The Arabic calligraphy had a great impact in the improvement of arts all over the world, as it has influenced cultures such as Andalusia in Spain and more, plus it has been the main influence in multiple art styles such as the Baroque and Rococo art styles in Europe, and also the fusions resulted from many cultural exchanges between the Islamic art world and other ancient cultures such as the Chinese culture which helped a lot in presenting brand new styles as an output from this collaboration.
Pyxis of al-Mughira, Madinat al-
All of these reasons have highlighted the importance of Arabic Language calligraphy, besides pushing many entities nowadays to fund and support that unique art style teaching, and encouraging many universities to make Arabic calligraphy studies a priority in any art university.
One of those universities is the Goldsmiths University of London, which is about to launch a new developing program called “Language in Art and The Work of Ali Omar Ermes”, the project is supported by the Qatar Foundation International, British Museum and the Museum of London, and it aims to add a new resource of Arabic learning that considers the development of art work at the first place and the language along with it according to an article published by the Goldsmith University of London.
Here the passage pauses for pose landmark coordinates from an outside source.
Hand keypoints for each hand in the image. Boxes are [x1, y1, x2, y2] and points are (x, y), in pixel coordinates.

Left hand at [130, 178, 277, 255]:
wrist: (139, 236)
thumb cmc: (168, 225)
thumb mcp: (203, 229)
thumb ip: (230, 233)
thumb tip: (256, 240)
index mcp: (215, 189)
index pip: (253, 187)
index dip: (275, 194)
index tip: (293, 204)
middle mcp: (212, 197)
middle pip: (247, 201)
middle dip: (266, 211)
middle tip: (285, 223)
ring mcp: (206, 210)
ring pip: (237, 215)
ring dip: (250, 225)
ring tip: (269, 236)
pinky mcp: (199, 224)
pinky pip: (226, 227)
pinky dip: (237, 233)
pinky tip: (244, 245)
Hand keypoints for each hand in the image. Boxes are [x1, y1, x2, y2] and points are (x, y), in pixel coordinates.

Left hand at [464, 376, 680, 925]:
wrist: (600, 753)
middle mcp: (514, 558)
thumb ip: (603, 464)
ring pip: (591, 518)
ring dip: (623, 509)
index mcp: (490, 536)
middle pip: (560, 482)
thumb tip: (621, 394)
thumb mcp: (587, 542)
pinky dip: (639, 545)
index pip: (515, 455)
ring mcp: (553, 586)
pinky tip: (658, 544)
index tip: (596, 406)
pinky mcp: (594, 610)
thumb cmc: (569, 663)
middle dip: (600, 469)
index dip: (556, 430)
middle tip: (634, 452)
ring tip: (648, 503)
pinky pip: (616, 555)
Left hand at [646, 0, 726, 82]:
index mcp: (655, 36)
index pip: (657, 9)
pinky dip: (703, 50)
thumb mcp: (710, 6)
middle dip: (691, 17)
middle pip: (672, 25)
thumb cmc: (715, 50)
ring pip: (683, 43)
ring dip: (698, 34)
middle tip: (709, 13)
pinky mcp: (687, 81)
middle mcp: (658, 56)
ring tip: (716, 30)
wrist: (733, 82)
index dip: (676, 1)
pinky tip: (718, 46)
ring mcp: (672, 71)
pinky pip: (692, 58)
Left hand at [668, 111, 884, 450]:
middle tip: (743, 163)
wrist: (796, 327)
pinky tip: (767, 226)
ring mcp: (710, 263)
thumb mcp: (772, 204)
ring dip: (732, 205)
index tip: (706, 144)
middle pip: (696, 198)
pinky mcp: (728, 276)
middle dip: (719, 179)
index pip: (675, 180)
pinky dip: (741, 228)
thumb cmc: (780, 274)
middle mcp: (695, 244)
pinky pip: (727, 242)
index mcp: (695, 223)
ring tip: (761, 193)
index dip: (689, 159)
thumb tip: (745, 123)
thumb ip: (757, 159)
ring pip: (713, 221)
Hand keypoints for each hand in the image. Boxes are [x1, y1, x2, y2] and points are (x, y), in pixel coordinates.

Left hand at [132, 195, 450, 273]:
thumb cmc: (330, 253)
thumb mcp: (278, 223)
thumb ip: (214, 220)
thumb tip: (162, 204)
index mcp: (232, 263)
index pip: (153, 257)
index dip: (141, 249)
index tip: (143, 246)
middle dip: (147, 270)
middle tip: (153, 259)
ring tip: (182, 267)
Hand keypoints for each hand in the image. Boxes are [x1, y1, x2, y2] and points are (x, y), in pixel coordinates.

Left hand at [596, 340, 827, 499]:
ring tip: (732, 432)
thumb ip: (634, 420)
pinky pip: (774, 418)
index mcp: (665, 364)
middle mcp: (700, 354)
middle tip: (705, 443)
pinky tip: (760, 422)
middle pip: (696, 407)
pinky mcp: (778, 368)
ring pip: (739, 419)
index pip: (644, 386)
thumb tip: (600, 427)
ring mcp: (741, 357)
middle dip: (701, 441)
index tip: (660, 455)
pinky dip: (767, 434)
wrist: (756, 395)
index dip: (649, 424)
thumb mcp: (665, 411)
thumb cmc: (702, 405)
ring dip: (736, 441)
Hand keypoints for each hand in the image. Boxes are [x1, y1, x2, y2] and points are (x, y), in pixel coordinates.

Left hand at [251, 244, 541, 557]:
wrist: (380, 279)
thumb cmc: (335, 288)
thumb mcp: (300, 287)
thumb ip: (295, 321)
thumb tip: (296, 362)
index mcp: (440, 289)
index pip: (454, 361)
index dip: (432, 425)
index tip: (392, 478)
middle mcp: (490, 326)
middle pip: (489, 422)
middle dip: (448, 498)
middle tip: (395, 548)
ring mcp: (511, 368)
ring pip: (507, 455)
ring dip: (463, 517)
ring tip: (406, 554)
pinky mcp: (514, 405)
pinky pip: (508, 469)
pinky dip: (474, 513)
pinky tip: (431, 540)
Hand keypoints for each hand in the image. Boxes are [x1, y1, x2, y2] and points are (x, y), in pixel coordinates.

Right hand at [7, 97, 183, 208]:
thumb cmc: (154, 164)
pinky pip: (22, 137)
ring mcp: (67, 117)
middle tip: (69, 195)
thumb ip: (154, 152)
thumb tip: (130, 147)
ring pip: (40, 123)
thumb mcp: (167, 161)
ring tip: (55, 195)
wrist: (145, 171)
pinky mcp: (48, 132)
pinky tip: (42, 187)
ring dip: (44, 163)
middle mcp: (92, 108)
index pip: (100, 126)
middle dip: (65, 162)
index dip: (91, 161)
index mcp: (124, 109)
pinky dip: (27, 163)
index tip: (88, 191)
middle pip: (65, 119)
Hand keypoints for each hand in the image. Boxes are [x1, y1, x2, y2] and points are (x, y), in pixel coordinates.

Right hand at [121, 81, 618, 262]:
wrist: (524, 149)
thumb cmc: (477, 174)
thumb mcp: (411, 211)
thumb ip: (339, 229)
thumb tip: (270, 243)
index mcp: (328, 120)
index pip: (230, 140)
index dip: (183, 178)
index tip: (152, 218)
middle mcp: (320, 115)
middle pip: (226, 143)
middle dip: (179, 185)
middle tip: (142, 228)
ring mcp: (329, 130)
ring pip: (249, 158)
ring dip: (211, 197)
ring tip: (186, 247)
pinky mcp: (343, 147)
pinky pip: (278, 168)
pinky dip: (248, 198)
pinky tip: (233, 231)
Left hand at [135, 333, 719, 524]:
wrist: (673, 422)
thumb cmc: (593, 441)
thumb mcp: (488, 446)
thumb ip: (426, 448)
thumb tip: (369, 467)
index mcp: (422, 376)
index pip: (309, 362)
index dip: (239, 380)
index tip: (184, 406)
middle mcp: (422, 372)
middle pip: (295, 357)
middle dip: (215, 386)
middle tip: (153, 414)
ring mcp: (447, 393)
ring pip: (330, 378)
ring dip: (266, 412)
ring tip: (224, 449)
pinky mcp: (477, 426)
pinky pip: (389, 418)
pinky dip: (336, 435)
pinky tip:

- photo courtesy of Wikimedia Commons
The program depends on a one class session in which different styles of Arabic calligraphy are taught through the works of Ali Omar Ermes, that session will tour the United Kingdom, as for now it has been assured that this program will be applied in Edinburgh, Leeds, Sheffield and London, also the program will include a workshop to encourage student collaborations and creative engagement.
Ermes is a Libyan calligrapher that has studied in England, as he got his diploma from Plymouth School of Architecture and Design and later the Central Saint Martin College of Arts and Design. He relied on drawing Arabic letters and literature phrases and for that unique vision he’s active in many cultural institutions and he’s the chairman of the Muslim Cultural Heritage Center in London.